### Task brief
Verbatim copy without pictures. Please print every entry as it stands.

### Extracted records
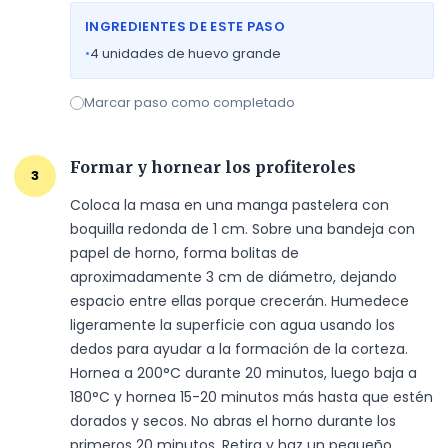
INGREDIENTES DE ESTE PASO
•
4
unidades de huevo grande
Marcar paso como completado
Formar y hornear los profiteroles
3
Coloca la masa en una manga pastelera con 
boquilla redonda de 1 cm. Sobre una bandeja con 
papel de horno, forma bolitas de 
aproximadamente 3 cm de diámetro, dejando 
espacio entre ellas porque crecerán. Humedece 
ligeramente la superficie con agua usando los 
dedos para ayudar a la formación de la corteza. 
Hornea a 200°C durante 20 minutos, luego baja a 
180°C y hornea 15-20 minutos más hasta que estén 
dorados y secos. No abras el horno durante los 
primeros 20 minutos. Retira y haz un pequeño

### Answer box
INGREDIENTES DE ESTE PASO
•
4
unidades de huevo grande
Marcar paso como completado
Formar y hornear los profiteroles
3
Coloca la masa en una manga pastelera con 
boquilla redonda de 1 cm. Sobre una bandeja con 
papel de horno, forma bolitas de 
aproximadamente 3 cm de diámetro, dejando 
espacio entre ellas porque crecerán. Humedece 
ligeramente la superficie con agua usando los 
dedos para ayudar a la formación de la corteza. 
Hornea a 200°C durante 20 minutos, luego baja a 
180°C y hornea 15-20 minutos más hasta que estén 
dorados y secos. No abras el horno durante los 
primeros 20 minutos. Retira y haz un pequeño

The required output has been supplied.